Arimone Yannick, Bégaud Bernard, Miremont-Salamé Ghada, Fourrier-Réglat Annie, Molimard Mathieu, Moore Nicholas, Haramburu Françoise
INSERM U657, 33076 Bordeaux Cedex, France.
J Clin Epidemiol. 2006 Mar;59(3):308-14. doi: 10.1016/j.jclinepi.2005.08.012.
The many methods proposed for causality assessment of adverse drug reaction (ADR) generally rely on algorithms. They have no clear relationship to probabilities, however, a situation we attempted to improve.
Thirty ADR cases corresponding to 32 suspect drugs were randomly selected from the French pharmacovigilance database. The statistical weighting was performed by using a multilinear regression with logit(p) as the dependent variable and seven judgment criteria as independent variables. The best model (i.e., giving the best correlation with the gold standard) was retained for the new causality assessment method.
The weights [logit(p)] for the 21 choices, on average three for each of the seven criteria, ranged from -3.95 to 0.86, secondarily rounded to multiples of 0.5. The correlation between the probability obtained from the final method and the gold standard was quite good (R(2) = .92).
This method based on the rational weighting of seven causality criteria is straightforward to use and provides very good agreement with experts' judgment. Moreover, unlike most classical algorithms, it respects one basic rule of probabilities-namely, a symmetrical probability distribution for drug causation around the .5 neutral position (maximum uncertainty).

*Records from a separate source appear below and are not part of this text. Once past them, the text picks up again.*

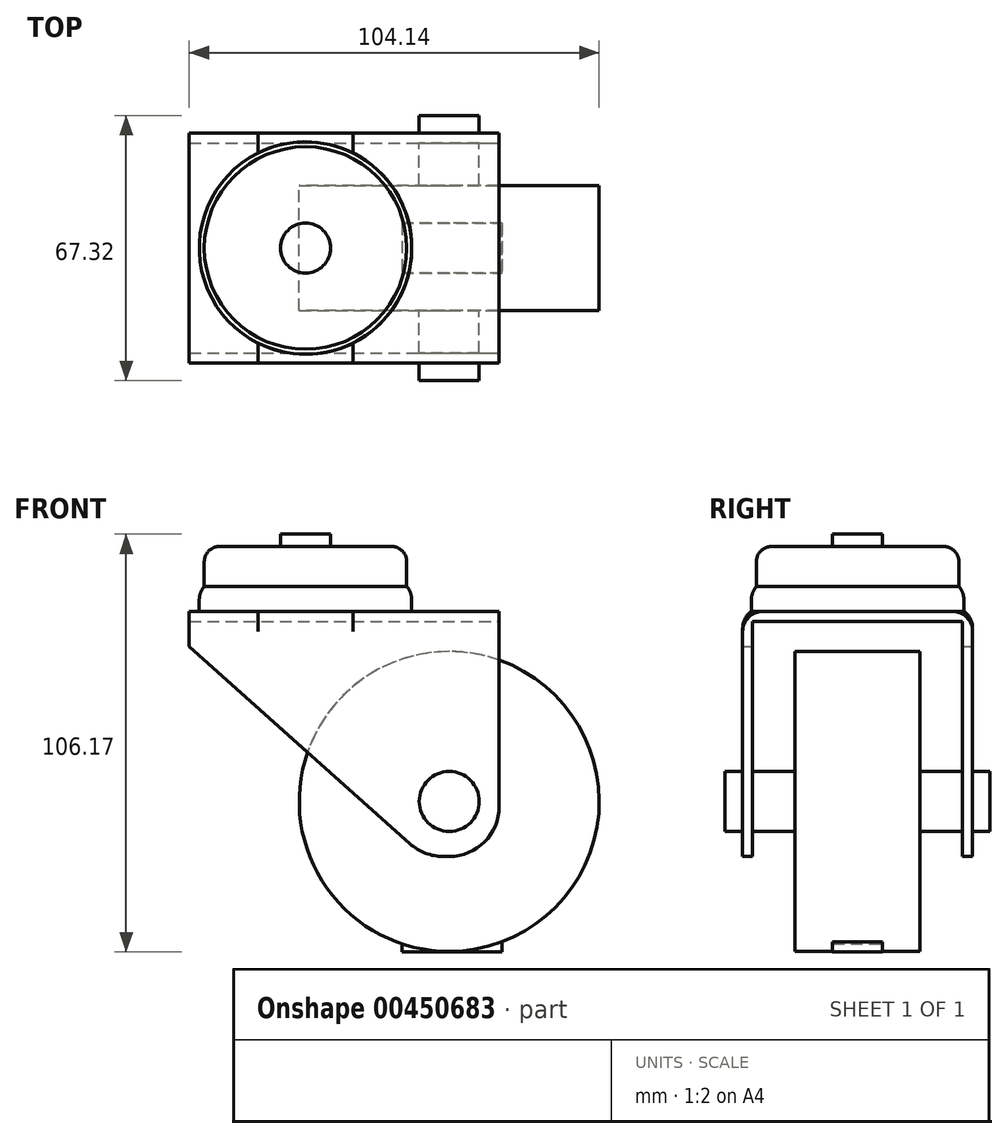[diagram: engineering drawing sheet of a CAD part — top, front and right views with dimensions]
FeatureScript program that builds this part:
annotation { "Feature Type Name" : "Feature", "Feature Type Description" : "" }
export const myFeature = defineFeature(function(context is Context, id is Id, definition is map)
    precondition{}
    {
        {
            var Q0;
            Q0=qCreatedBy(makeId("Front.planeOp"),FACE);
            var sketch = newSketch(context, id + "F0", { "sketchPlane" : qUnion([Q0])});
            skLineSegment(sketch, "E0.bottom", {"start": v(-39.37, 31.12) * mm, "end": v(39.37, 31.12) * mm});
            skLineSegment(sketch, "E0.top", {"start": v(25.17, -31.11) * mm, "end": v(26.67, -31.11) * mm});
            skLineSegment(sketch, "E0.left", {"start": v(-39.37, 31.12) * mm, "end": v(-39.37, 22.23) * mm});
            skLineSegment(sketch, "E0.right", {"start": v(39.37, 31.12) * mm, "end": v(39.37, -18.42) * mm});
            skLineSegment(sketch, "E1", {"start": v(-39.37, 22.23) * mm, "end": v(16.7, -27.88) * mm});
            skLineSegment(sketch, "E2", {"start": v(-39.37, 31.11) * mm, "end": v(39.37, -31.11) * mm, "construction": true});
            skCircle(sketch, "E3", {"center": v(26.67, -17.14) * mm, "radius": 7.62 * mm});
            skPoint(sketch, "E4.visualSharp", {"position": v(39.37, -31.11) * mm});
            skArc(sketch, "E4.filletArc", {"start": v(26.67, -31.12) * mm, "mid": v(35.65, -27.4) * mm, "end": v(39.37, -18.42) * mm});
            skPoint(sketch, "E5.visualSharp", {"position": v(20.32, -31.12) * mm});
            skArc(sketch, "E5.filletArc", {"start": v(16.7, -27.88) * mm, "mid": v(20.64, -30.28) * mm, "end": v(25.17, -31.12) * mm});
            skSolve(sketch);
        }
        {
            var Q0;
            Q0 = qSketchRegion(id + "F0", true);
            extrude(context, id + "F1", {"entities" : qUnion([Q0]), "depth" : 58.42 * mm, "symmetric" : true});
        }
        {
            var Q0;
            Q0=makeQuery(id+"F1.opExtrude","SWEPT_FACE",FACE,{"disambiguationData":[OSD([sQuery(id+"F0.wireOp",EDGE,"E0.right")])]});
            var sketch = newSketch(context, id + "F2", { "sketchPlane" : qUnion([Q0])});
            skLineSegment(sketch, "E6.bottom", {"start": v(-26.67, 28.58) * mm, "end": v(26.67, 28.58) * mm});
            skLineSegment(sketch, "E6.top", {"start": v(-26.67, -47.62) * mm, "end": v(26.67, -47.62) * mm});
            skLineSegment(sketch, "E6.left", {"start": v(-26.67, 28.58) * mm, "end": v(-26.67, -47.62) * mm});
            skLineSegment(sketch, "E6.right", {"start": v(26.67, 28.58) * mm, "end": v(26.67, -47.62) * mm});
            skSolve(sketch);
        }
        {
            var Q0;
            Q0 = qSketchRegion(id + "F2", true);
            extrude(context, id + "F3", {"entities" : qUnion([Q0]), "operationType" : NewBodyOperationType.REMOVE, "endBound" : BoundingType.THROUGH_ALL, "oppositeDirection" : true, "depth" : 25.4 * mm});
        }
        {
            var Q0;
            Q0=qCreatedBy(makeId("Front.planeOp"),FACE);
            var sketch = newSketch(context, id + "F4", { "sketchPlane" : qUnion([Q0])});
            skCircle(sketch, "E7.0", {"center": v(26.67, -17.14) * mm, "radius": 7.62 * mm});
            skSolve(sketch);
        }
        {
            var Q0;
            Q0 = qSketchRegion(id + "F4", true);
            extrude(context, id + "F5", {"entities" : qUnion([Q0]), "operationType" : NewBodyOperationType.ADD, "depth" : 67.3 * mm, "symmetric" : true});
        }
        {
            var Q0;
            Q0=qCreatedBy(makeId("Front.planeOp"),FACE);
            var sketch = newSketch(context, id + "F6", { "sketchPlane" : qUnion([Q0])});
            skCircle(sketch, "E8", {"center": v(26.67, -17.14) * mm, "radius": 38.1 * mm});
            skSolve(sketch);
        }
        {
            var Q0;
            Q0 = qSketchRegion(id + "F6", true);
            extrude(context, id + "F7", {"entities" : qUnion([Q0]), "operationType" : NewBodyOperationType.ADD, "depth" : 31.75 * mm, "symmetric" : true});
        }
        {
            var Q0;
            Q0=makeQuery(id+"F1.opExtrude","SWEPT_FACE",FACE,{"disambiguationData":[OSD([sQuery(id+"F0.wireOp",EDGE,"E0.bottom")])]});
            var sketch = newSketch(context, id + "F8", { "sketchPlane" : qUnion([Q0])});
            skCircle(sketch, "E9", {"center": v(-9.84, 0) * mm, "radius": 26.99 * mm});
            skSolve(sketch);
        }
        {
            var Q0;
            Q0 = qSketchRegion(id + "F8", true);
            extrude(context, id + "F9", {"entities" : qUnion([Q0]), "operationType" : NewBodyOperationType.ADD, "depth" : 6.35 * mm});
        }
        {
            var Q0;
            Q0=makeQuery(id+"F9.opExtrude","CAP_FACE",FACE,{"disambiguationData":[OSD([sQuery(id+"F8.wireOp",EDGE,"E9")])],"isStart":false});
            var sketch = newSketch(context, id + "F10", { "sketchPlane" : qUnion([Q0])});
            skCircle(sketch, "E10.0", {"center": v(-9.84, 0) * mm, "radius": 25.72 * mm});
            skSolve(sketch);
        }
        {
            var Q0;
            Q0 = qSketchRegion(id + "F10", true);
            extrude(context, id + "F11", {"entities" : qUnion([Q0]), "operationType" : NewBodyOperationType.ADD, "depth" : 10.16 * mm});
        }
        {
            var Q0;
            Q0=makeQuery(id+"F9.opExtrude","CAP_EDGE",EDGE,{"disambiguationData":[OSD([sQuery(id+"F8.wireOp",EDGE,"E9")])],"isStart":false});
            fillet(context, id + "F12", {"entities" : qUnion([Q0]), "radius" : 5.08 * mm, "tangentPropagation" : true, "allowEdgeOverflow" : false});
        }
        {
            var Q0;
            Q0=makeQuery(id+"F1.opExtrude","CAP_EDGE",EDGE,{"disambiguationData":[OSD([sQuery(id+"F0.wireOp",EDGE,"E0.bottom")])],"isStart":false});
            var Q1;
            Q1=makeQuery(id+"F1.opExtrude","CAP_EDGE",EDGE,{"disambiguationData":[OSD([sQuery(id+"F0.wireOp",EDGE,"E0.bottom")])],"isStart":true});
            fillet(context, id + "F13", {"entities" : qUnion([Q0, Q1]), "radius" : 5.08 * mm, "tangentPropagation" : true, "allowEdgeOverflow" : false});
        }
        {
            var Q0;
            Q0=makeQuery(id+"F11.opExtrude","CAP_EDGE",EDGE,{"disambiguationData":[OSD([sQuery(id+"F10.wireOp",EDGE,"E10.0")])],"isStart":false});
            fillet(context, id + "F14", {"entities" : qUnion([Q0]), "radius" : 3.8 * mm, "tangentPropagation" : true, "allowEdgeOverflow" : false});
        }
        {
            var Q0;
            Q0=makeQuery(id+"F11.opExtrude","CAP_FACE",FACE,{"disambiguationData":[OSD([sQuery(id+"F10.wireOp",EDGE,"E10.0")])],"isStart":false});
            var sketch = newSketch(context, id + "F15", { "sketchPlane" : qUnion([Q0])});
            skCircle(sketch, "E11", {"center": v(-9.84, 0) * mm, "radius": 6.35 * mm});
            skSolve(sketch);
        }
        {
            var Q0;
            Q0 = qSketchRegion(id + "F15", true);
            extrude(context, id + "F16", {"entities" : qUnion([Q0]), "operationType" : NewBodyOperationType.ADD, "depth" : 3.17 * mm});
        }
        {
            var Q0;
            Q0=qCreatedBy(makeId("Top.planeOp"),FACE);
            cPlane(context, id + "F17", {"entities" : qUnion([Q0]), "cplaneType" : CPlaneType.OFFSET, "offset" : 55.37 * mm, "oppositeDirection" : true, "width" : 152.4 * mm, "height" : 152.4 * mm});
        }
        {
            var Q0;
            Q0=qCreatedBy(id+"F17.planeOp",FACE);
            var sketch = newSketch(context, id + "F18", { "sketchPlane" : qUnion([Q0])});
            skLineSegment(sketch, "E12.bottom", {"start": v(14.64, 6.35) * mm, "end": v(40.04, 6.35) * mm});
            skLineSegment(sketch, "E12.top", {"start": v(14.64, -6.35) * mm, "end": v(40.04, -6.35) * mm});
            skLineSegment(sketch, "E12.left", {"start": v(14.64, 6.35) * mm, "end": v(14.64, -6.35) * mm});
            skLineSegment(sketch, "E12.right", {"start": v(40.04, 6.35) * mm, "end": v(40.04, -6.35) * mm});
            skLineSegment(sketch, "E13", {"start": v(27.34, -6.35) * mm, "end": v(27.34, -15.87) * mm, "construction": true});
            skLineSegment(sketch, "E14", {"start": v(27.34, 6.35) * mm, "end": v(27.34, 15.88) * mm, "construction": true});
            skSolve(sketch);
        }
        {
            var Q0;
            Q0 = qSketchRegion(id + "F18", true);
            extrude(context, id + "F19", {"entities" : qUnion([Q0]), "operationType" : NewBodyOperationType.ADD, "depth" : 2.54 * mm});
        }
    });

针对药物不良反应(ADR)因果关系评估所提出的众多方法通常依赖于算法。然而,这些方法与概率并无明确关联,我们试图改善这种情况。
从法国药物警戒数据库中随机选取30例对应32种可疑药物的ADR病例。通过使用以logit(p)作为因变量、七个判断标准作为自变量的多元线性回归进行统计加权。新的因果关系评估方法保留了最佳模型(即与金标准具有最佳相关性的模型)。
21种选择的权重[logit(p)],七个标准中每个标准平均有三个权重,范围从-3.95至0.86,四舍五入为0.5的倍数。最终方法得出的概率与金标准之间的相关性相当好(R² = 0.92)。
这种基于对七个因果关系标准进行合理加权得出的方法使用简便,与专家判断高度一致。此外,与大多数经典算法不同,它遵循概率的一个基本规则,即在0.5中性位置(最大不确定性)周围药物因果关系的对称概率分布。